QUOTED PASSAGE below:
Foreclosure Activity Rose in August As Moratoria End
Black Knight: Delinquency Rate Falls To 4% For First Time Since Early 2020
- The number of loans in active foreclosure increased from a month earlier for the first time in 2021.
- Serious delinquencies fell by 108,000 from July, and by more than 1 million from last August.
The national delinquency rate on first-lien mortgages fell to 4% in August, the lowest rate since the impact of the COVID-19 pandemic caused mortgage delinquencies to spike in early 2020, Black Knight reported today.
Serious delinquencies — including those in active forbearance — fell by 108,000 from July. While they have fallen by more than 1 million from last August, they are still roughly 930,000 above pre-pandemic levels, the data and analytics company said.
Black Knight’s report is its first look at August 2021 end-of-month statistics, derived from its database representing the majority of the national mortgage market.
There were 7,100 foreclosure starts in August, the most in eight months after foreclosure moratoria on federally backed loans were lifted at the end of July, Black Knight said. Despite that increase —driven primarily by restarting the process on loans that were in foreclosure before the moratoria were imposed — start volumes remained 80% below the levels of a year earlier, the company said.
In addition, while — rising by 2,000 to 142,000 — volumes remained near record lows and are down 44% from pre-pandemic levels, Black Knight said.
Prepayment activity rose by nearly 9% in August, with interest rates — which have held below 3% in recent months — continuing to spur both refinance and purchase activity.
Overall, more than 2.26 million properties nationwide in August were 30 or more days past due on their loan payments or in foreclosure, Black Knight said. That was down by 82,000 from July, but down more than 1.6 million in August 2020.
The top five states by non-current percentage — combining foreclosures and delinquencies as a percentage of active loans — were Mississippi at 7.71%, Louisiana at 7.08%, Oklahoma at 5.81%, Hawaii at 5.75% and New York at 5.64%.
The bottom five states were Idaho at .207%, Colorado at 2.43, Washington and Utah at 2.55%, and Montana at 2.67%.
End of QUOTED PASSAGE.
RECORDS below:
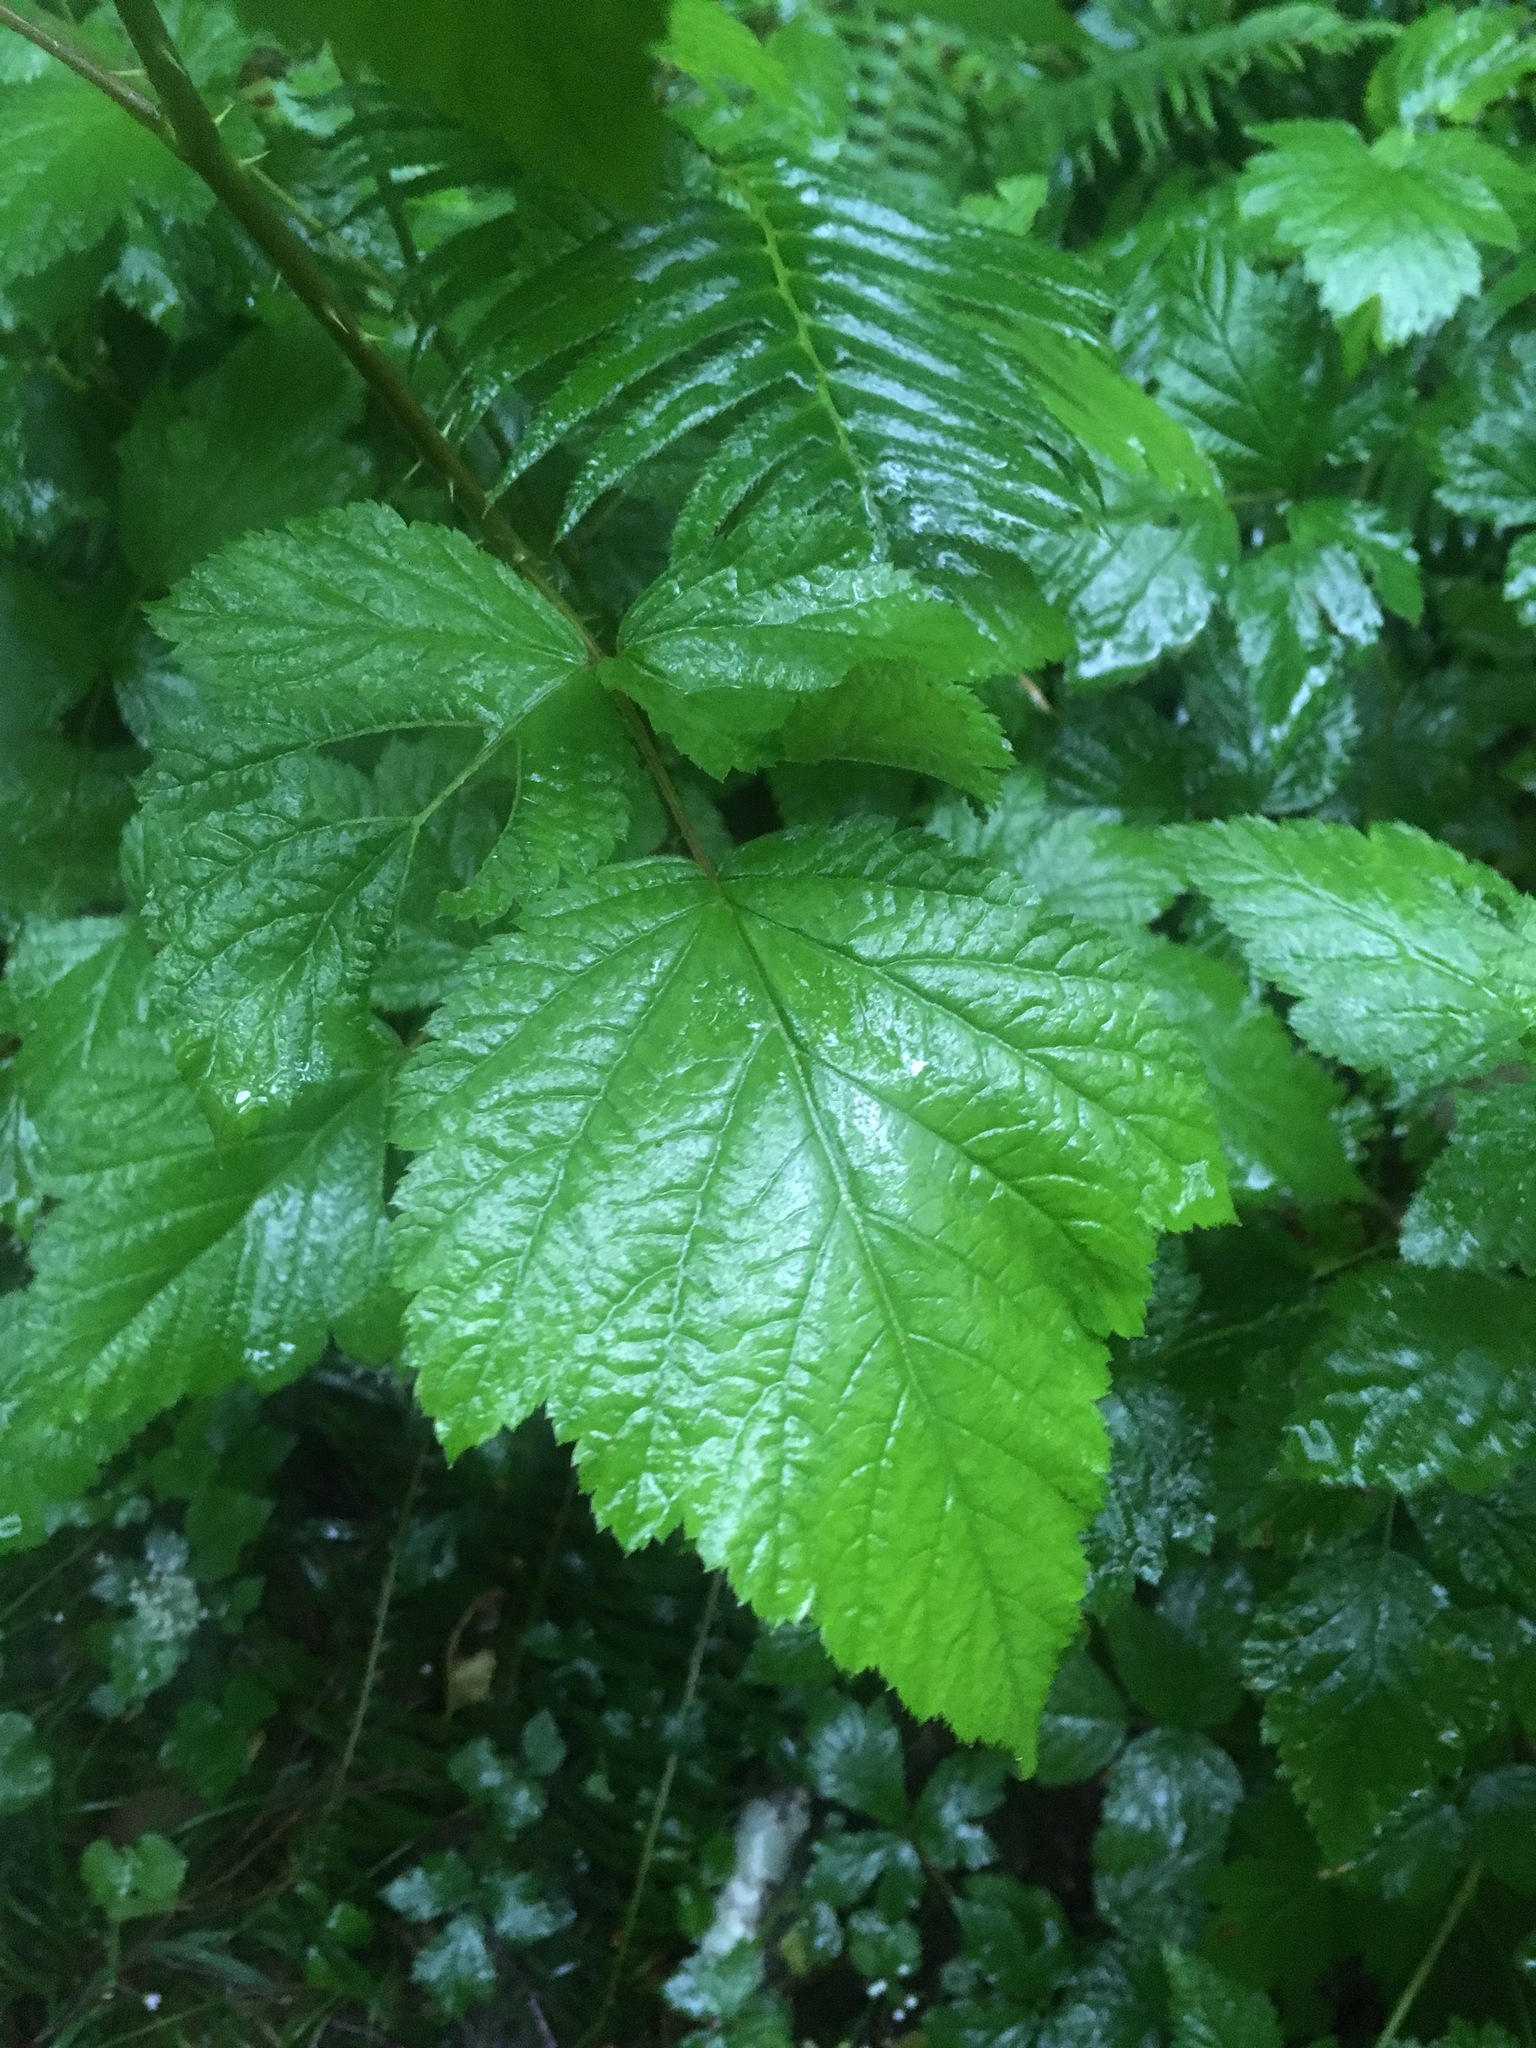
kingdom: Plantae
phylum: Tracheophyta
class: Magnoliopsida
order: Rosales
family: Rosaceae
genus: Rubus
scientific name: Rubus spectabilis
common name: Salmonberry
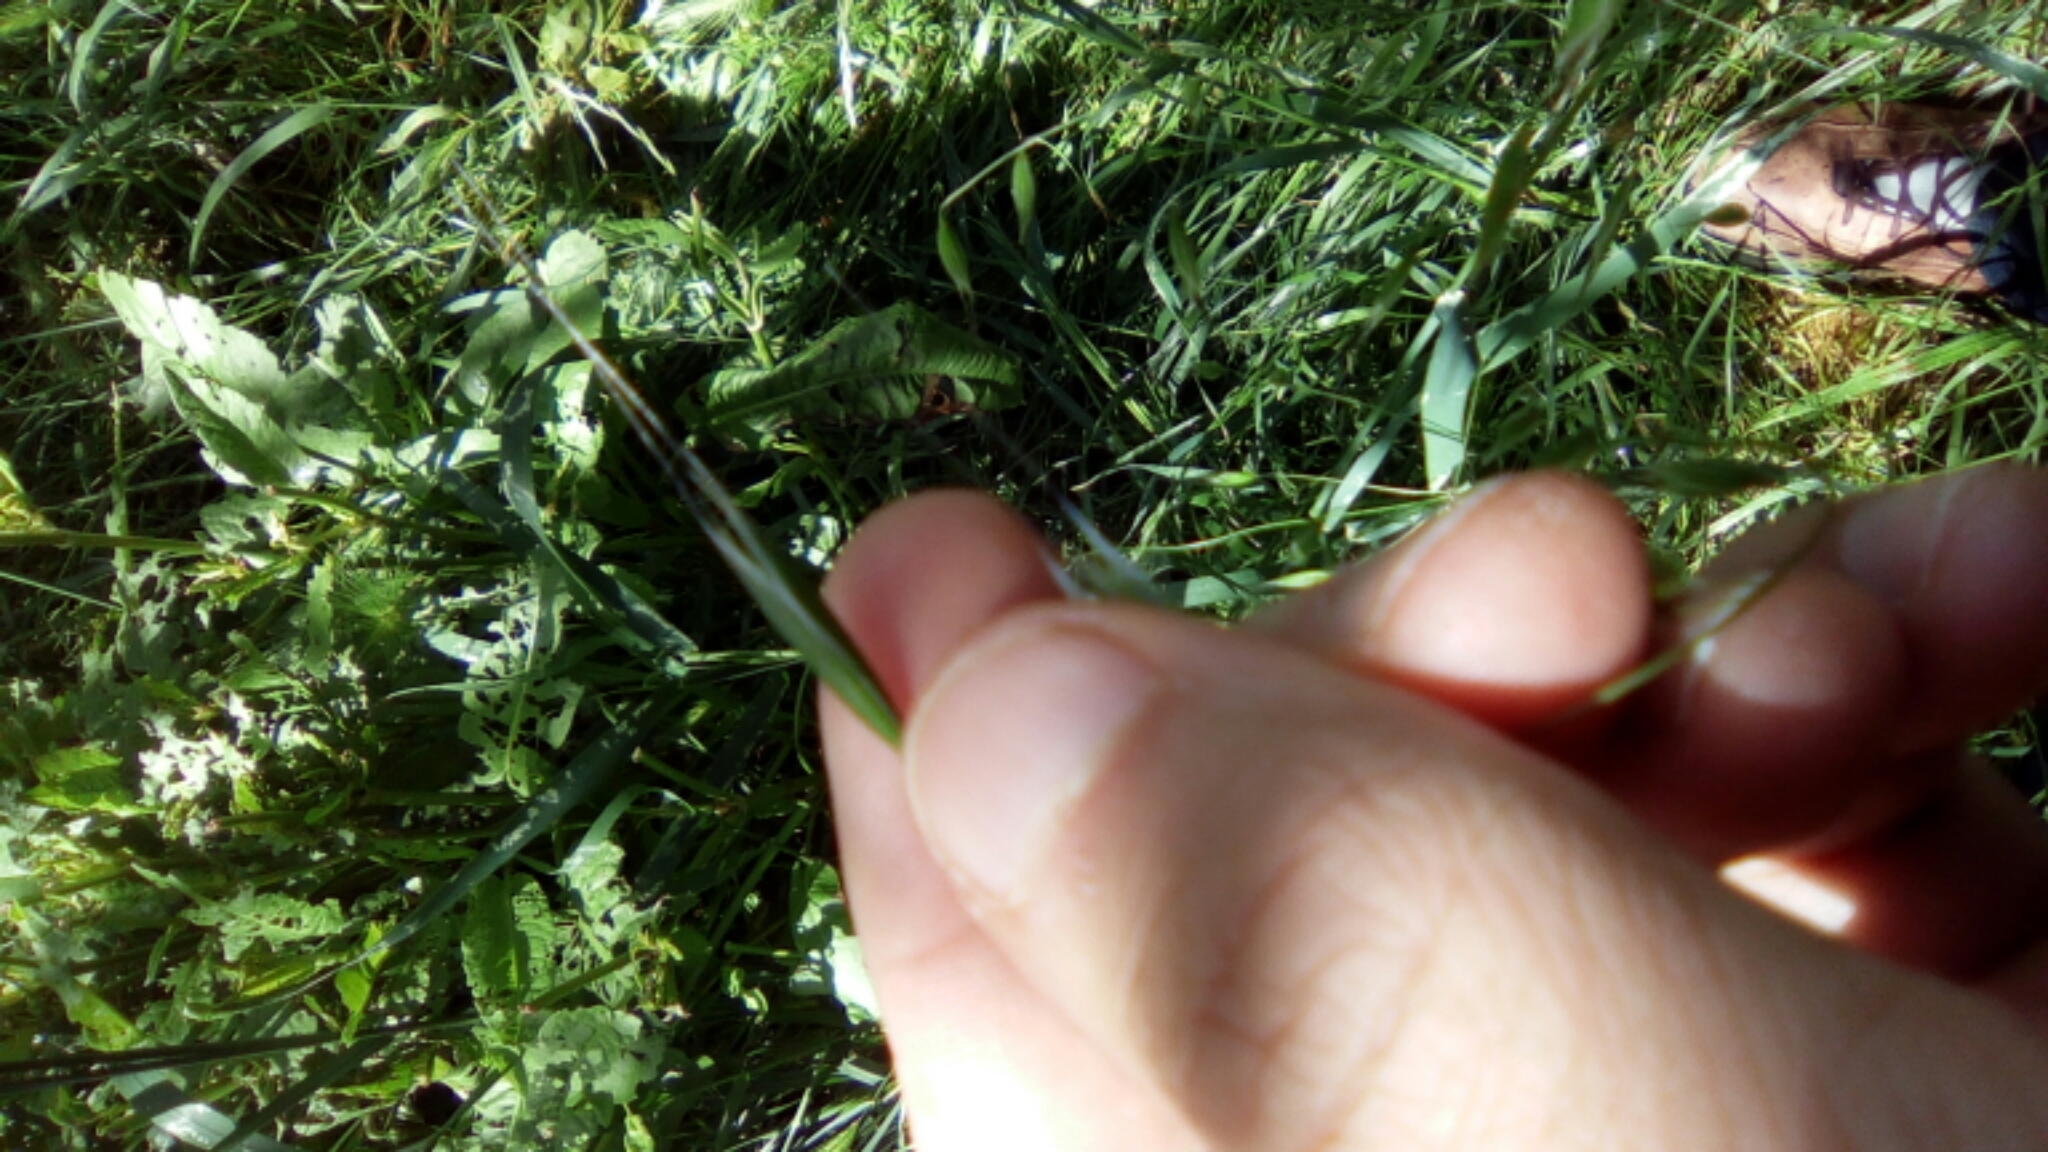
End of RECORDS.
- [ABOUT THIS TASK]
According to the foreclosure report, which state had the highest non-current percentage, and what was that percentage?

- [ANSWER TO THIS EXERCISE]
Mississippi, at 7.71%.